[MCOL-4533] Research columnstore handling disk I/O errors Created: 2021-02-04  Updated: 2023-07-01

Status: Open
Project: MariaDB ColumnStore
Component/s: None
Affects Version/s: None
Fix Version/s: Icebox

Type: Task Priority: Minor
Reporter: Gregory Dorman (Inactive) Assignee: Sergey Zefirov
Resolution: Unresolved Votes: 0
Labels: None

Issue Links:
PartOf
includes MCOL-4523 Mock file system subsystems to test d... Open
Relates
relates to MCOL-4566 rebuildEM utility must support compre... Closed
Sub-Tasks:
Key
Summary
Type
Status
Assignee
MCOL-4523 Mock file system subsystems to test d... Sub-Task Open Sergey Zefirov  

 Description   

It appears that in many cases when a NFS i/o subsystem returns errors, Columnstore logs a message but takes no further action and proceeds as if nothing bad happened. This policy naturally leads to serious problems like corruption of databases, maybe incorrect query responses. Some examples of what appears in some customers logs:

  • controllernode[1000861]: 49.535374 |0|0|0| C 29 CAL0000: VSS::load(): No such file or directory
  • writeengine[1074762]: 18.480080 |0|92|0| I 19 CAL0080: Compression Handling: Compressed data does not fit, caused a chunk shifting
  • IDBFile[1211506]: 31.500512 |0|0|0| D 35 CAL0002: Failed to open file: /var/lib/columnstore/data1/systemFiles/dbrm/DMLLog_182_1, exception: unable to open Buffered file

This task is ONLY (repeat - ONLY) about studying the code and producing a written document describing what the code does when something abnormal is detected. There should be NO development actions. Opinions on what to change are welcome but not required or expected at this stage.

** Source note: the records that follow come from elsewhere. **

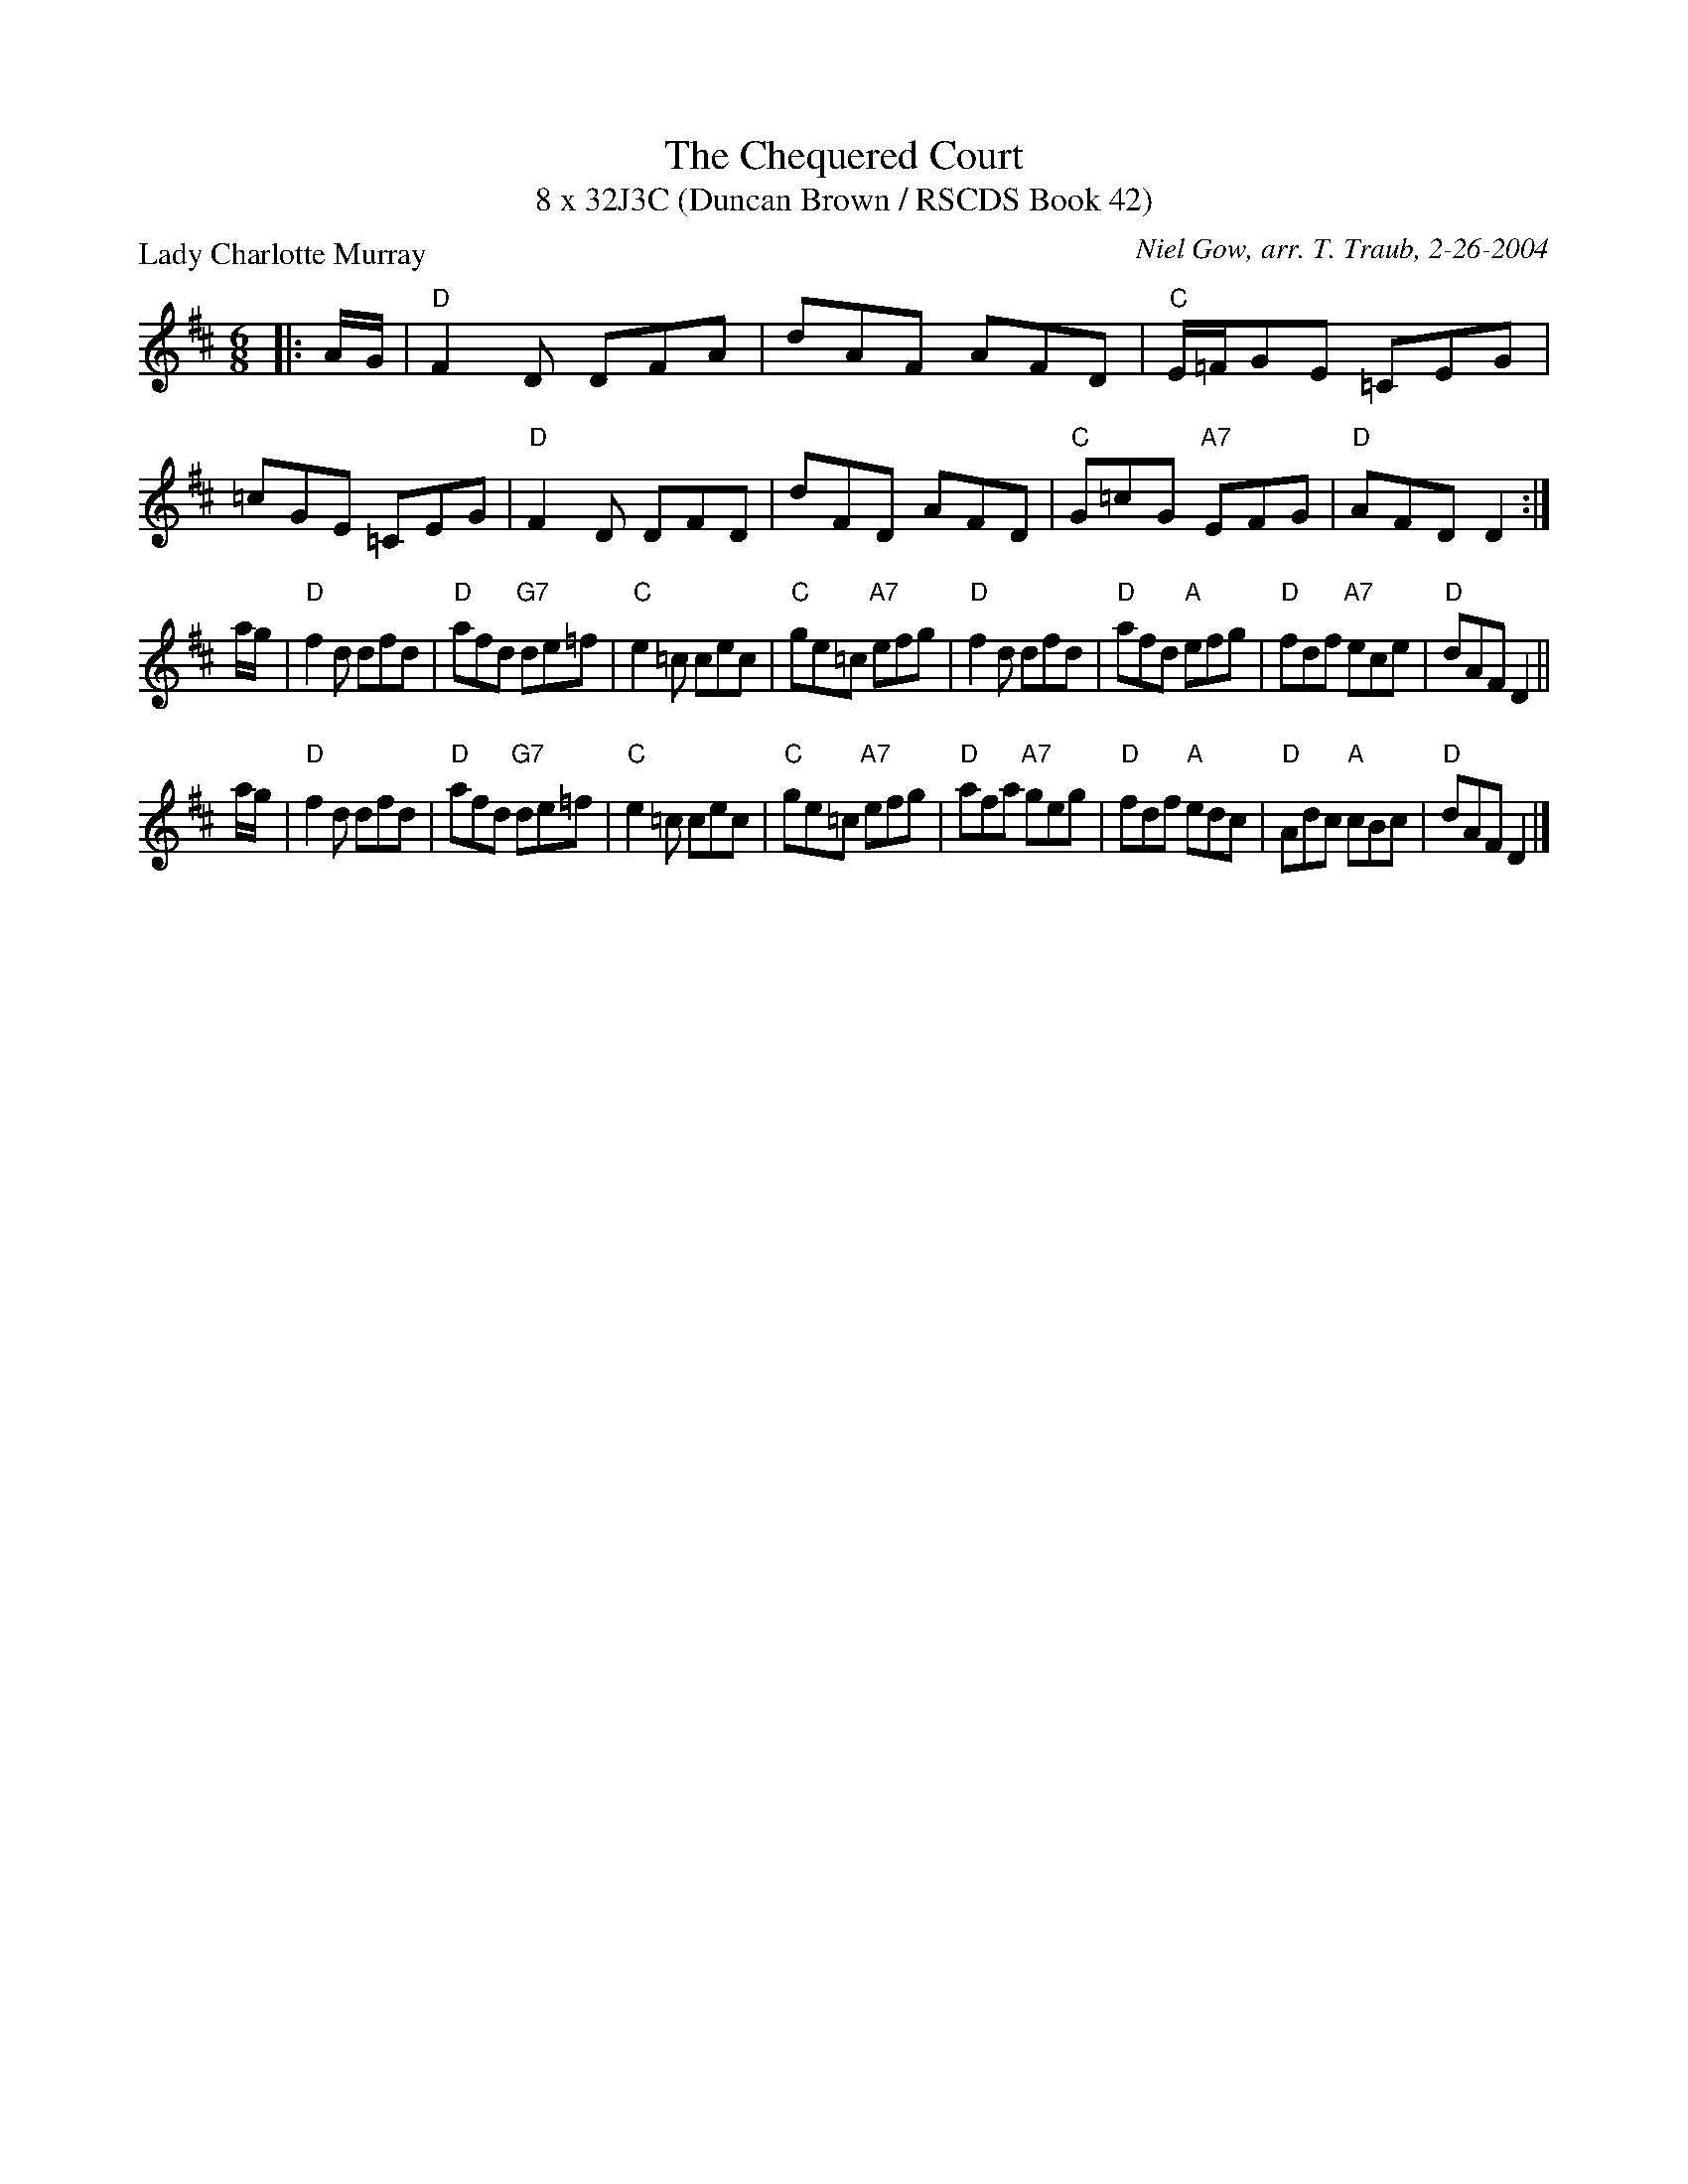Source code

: X:1
T: The Chequered Court
T: 8 x 32J3C (Duncan Brown / RSCDS Book 42)
P: Lady Charlotte Murray
C: Niel Gow, arr. T. Traub, 2-26-2004
L: 1/8
M: 6/8
%
K: D
|: A/G/|"D"F2 D DFA|dAF AFD|"C"E/=F/GE =CEG|=cGE =CEG|"D"F2 D DFD|dFD AFD|"C"G=cG "A7"EFG|"D"AFD D2 :|
a/g/|"D"f2 d dfd|"D"afd "G7"de=f|"C"e2 =c cec|"C"ge=c "A7"efg|"D"f2 d dfd|"D"afd "A"efg|"D"fdf "A7"ece|"D"dAF D2||
a/g/|"D"f2 d dfd|"D"afd "G7"de=f|"C"e2 =c cec|"C"ge=c "A7"efg|"D"afa "A7"geg|"D"fdf "A"edc|"D"Adc "A"cBc|"D"dAF D2 |]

Among other things whether the text of error messages is faithful to the event or error code received (there is a fear that they are insufficiently fine grained and end up masking the underlying problem instead of illuminating it). But primarily:

  • what do we actually do in each case (looks like we just proceed and pray hard than tnothing bad will happen, but this needs validation).
  • as we go on, what are the possible consequences? Can we later on get a corrupted extent map and blow up the database? Can we corrupt S3 metadata? Can we start returning wrong results to the select statements in case of "compressed data does not fit"?
  • Other?

Generated at Thu Feb 08 02:51:04 UTC 2024 using Jira 8.20.16#820016-sha1:9d11dbea5f4be3d4cc21f03a88dd11d8c8687422.